There’s nothing wrong with that, but it also short-changes the shorts themselves. At their best, short films aren’t somehow half-finished versions, awaiting their complementary middle section, but operate on an entirely different structural logic. This also allows for both formal innovation and offbeat visions, snapshots of worlds that rarely make it to the feature-length screen.

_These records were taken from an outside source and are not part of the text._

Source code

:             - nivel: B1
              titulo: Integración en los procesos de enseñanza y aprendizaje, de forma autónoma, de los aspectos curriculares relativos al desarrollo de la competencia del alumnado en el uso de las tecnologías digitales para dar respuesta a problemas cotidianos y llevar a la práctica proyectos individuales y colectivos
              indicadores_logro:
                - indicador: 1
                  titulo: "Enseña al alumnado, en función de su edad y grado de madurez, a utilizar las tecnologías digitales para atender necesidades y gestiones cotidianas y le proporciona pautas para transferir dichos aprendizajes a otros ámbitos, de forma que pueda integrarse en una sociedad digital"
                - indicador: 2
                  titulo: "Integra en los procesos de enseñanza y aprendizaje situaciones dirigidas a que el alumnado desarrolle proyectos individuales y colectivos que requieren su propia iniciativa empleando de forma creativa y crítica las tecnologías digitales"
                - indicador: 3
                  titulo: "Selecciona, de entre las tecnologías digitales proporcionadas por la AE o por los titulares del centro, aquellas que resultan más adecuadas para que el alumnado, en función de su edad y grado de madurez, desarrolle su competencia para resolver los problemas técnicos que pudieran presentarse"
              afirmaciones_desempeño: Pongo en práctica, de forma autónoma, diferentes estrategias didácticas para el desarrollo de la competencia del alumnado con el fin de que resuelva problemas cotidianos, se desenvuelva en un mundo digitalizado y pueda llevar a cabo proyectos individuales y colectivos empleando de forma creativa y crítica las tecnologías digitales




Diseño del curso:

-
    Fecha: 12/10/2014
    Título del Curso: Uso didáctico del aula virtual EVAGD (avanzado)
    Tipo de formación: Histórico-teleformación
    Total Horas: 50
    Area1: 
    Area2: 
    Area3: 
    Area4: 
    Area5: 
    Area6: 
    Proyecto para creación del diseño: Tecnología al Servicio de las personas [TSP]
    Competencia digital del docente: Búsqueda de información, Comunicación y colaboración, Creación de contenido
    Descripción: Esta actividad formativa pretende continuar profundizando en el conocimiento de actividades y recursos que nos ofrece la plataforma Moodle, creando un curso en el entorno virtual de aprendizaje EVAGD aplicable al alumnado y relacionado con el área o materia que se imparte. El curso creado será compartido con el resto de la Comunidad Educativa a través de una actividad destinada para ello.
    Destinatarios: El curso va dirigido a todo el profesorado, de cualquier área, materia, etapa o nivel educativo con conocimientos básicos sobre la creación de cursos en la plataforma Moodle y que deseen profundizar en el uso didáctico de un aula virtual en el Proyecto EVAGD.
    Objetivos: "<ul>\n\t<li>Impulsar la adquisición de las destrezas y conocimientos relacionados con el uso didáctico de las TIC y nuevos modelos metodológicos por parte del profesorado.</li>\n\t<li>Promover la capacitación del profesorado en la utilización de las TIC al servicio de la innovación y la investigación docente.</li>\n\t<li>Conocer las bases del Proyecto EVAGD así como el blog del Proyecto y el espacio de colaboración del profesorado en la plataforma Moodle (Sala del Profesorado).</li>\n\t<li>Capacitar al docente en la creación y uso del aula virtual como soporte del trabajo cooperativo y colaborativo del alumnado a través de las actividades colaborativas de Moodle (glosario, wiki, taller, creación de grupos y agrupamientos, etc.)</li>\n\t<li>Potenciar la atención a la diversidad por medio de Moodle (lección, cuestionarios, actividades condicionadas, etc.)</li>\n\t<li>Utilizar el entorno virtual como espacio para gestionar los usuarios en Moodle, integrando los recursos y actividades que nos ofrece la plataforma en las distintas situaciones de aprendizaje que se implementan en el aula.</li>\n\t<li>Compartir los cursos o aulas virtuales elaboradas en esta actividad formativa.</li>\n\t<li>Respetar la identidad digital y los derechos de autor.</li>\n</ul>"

Consider Maman(s), Maïmouna Doucouré’s brief portrait of a Nigerian family at a crossroads. Or Barry Jenkins’ My Josephine, gorgeously shot by his collaborator James Laxton a full 13 years before their celebrated Moonlight, which gives a glimpse of the immigrant experience in post-9/11 New York. Or Benoît Forgeard’s Respect, about the tumultuous relationship between a cereal mascot and his frustrated lover who has decided to attend ninja school. Or Un Grand Silence, Julie Gourdain’s haunting depiction of pregnant teens shuffled away to seclusion by bourgeois parents as the Parisian insurrection of 1968 plays in the background.
None of these films would desire, or need, an additional hour or three. They show up, make their points, and leave the stage, while we, as viewers, wonder after them.
Can they ever overtake the ubiquity of predictable pratfalls, idiot plots, and that particular variety of soothing comfort familiar shows provide? Probably not. But they remain out there, waiting, and they’re more available than ever. The recently concluded My French Film Festival featured many; Le Cinema Club offers a new short every week; CutPrintFilm has an essential rundown of Vimeo’s best offerings every week.
There’s a world of stuff to explore, and most of it takes less time than making a cup of coffee. Who knows? Maybe you’ll discover the next great thing.